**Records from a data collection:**

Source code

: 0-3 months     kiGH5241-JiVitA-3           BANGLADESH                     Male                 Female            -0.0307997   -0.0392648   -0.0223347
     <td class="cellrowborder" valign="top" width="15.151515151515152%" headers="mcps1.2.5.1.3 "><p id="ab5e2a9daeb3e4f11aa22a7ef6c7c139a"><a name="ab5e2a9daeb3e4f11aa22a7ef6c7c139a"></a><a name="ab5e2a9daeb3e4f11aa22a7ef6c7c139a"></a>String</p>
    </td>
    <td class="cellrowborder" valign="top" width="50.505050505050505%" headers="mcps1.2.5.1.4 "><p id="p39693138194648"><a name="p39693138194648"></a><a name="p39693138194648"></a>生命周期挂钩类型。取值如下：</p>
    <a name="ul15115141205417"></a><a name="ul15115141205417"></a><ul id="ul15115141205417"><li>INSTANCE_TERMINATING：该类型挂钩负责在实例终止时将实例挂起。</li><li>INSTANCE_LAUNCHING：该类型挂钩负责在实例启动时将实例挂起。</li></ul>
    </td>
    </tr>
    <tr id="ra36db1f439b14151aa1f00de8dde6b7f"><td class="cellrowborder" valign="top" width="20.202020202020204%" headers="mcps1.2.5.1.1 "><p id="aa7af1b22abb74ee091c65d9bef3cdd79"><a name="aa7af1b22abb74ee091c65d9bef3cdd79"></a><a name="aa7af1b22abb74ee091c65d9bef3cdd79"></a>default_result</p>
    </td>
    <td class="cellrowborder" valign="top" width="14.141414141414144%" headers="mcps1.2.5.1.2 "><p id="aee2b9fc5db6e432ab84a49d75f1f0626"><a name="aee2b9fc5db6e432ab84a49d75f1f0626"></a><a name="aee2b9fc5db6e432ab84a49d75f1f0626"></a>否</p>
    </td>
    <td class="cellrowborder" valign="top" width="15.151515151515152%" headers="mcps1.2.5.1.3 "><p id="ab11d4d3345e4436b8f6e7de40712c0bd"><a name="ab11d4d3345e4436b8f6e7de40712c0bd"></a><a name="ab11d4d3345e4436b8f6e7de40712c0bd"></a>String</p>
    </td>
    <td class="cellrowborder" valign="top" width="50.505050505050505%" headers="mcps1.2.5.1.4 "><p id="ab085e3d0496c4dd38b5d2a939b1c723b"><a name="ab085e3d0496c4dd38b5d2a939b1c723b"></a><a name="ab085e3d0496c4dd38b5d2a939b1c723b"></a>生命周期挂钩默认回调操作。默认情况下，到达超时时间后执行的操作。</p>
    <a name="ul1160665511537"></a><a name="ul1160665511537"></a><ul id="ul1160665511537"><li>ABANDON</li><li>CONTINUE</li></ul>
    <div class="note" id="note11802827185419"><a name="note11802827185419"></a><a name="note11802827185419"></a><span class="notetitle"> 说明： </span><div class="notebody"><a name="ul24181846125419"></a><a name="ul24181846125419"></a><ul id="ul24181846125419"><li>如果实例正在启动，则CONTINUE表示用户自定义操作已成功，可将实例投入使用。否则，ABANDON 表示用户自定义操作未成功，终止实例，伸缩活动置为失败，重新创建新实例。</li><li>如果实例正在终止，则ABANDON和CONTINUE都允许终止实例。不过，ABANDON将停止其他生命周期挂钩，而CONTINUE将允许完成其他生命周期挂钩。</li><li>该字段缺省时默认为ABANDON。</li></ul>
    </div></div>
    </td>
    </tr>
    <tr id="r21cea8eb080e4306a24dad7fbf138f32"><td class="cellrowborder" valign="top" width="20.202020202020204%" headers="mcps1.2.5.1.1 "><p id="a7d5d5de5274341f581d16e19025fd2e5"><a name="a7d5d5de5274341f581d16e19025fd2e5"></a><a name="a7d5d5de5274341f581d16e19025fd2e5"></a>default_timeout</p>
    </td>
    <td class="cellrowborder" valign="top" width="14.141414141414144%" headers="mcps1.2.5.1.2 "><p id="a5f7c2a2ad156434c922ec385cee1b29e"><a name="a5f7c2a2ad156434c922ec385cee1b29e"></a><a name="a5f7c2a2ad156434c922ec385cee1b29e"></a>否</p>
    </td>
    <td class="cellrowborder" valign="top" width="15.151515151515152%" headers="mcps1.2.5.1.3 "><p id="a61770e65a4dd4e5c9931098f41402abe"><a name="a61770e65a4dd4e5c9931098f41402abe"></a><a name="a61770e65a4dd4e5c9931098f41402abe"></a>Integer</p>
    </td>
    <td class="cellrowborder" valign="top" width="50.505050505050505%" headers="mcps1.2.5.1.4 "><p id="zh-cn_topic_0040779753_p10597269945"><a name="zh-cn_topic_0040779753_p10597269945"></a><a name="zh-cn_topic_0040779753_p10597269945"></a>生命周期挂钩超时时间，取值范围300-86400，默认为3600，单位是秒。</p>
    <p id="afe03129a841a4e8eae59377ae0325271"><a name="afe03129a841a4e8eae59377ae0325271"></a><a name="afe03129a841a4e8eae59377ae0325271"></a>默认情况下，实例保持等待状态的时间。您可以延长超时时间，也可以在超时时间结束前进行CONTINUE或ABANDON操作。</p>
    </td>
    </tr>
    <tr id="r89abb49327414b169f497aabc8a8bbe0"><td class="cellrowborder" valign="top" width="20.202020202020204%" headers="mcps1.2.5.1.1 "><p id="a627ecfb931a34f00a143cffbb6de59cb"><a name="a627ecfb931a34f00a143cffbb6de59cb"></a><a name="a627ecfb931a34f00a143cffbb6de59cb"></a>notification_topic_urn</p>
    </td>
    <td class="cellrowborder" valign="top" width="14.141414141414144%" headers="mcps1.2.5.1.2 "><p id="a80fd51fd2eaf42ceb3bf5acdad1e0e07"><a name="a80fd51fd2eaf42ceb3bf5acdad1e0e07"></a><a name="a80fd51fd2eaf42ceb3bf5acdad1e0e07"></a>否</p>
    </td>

**Work required:**
Count the lines in the entries above that contain the string "默认情况下", with case counting. Reply with the number only.

**Written reply:**
2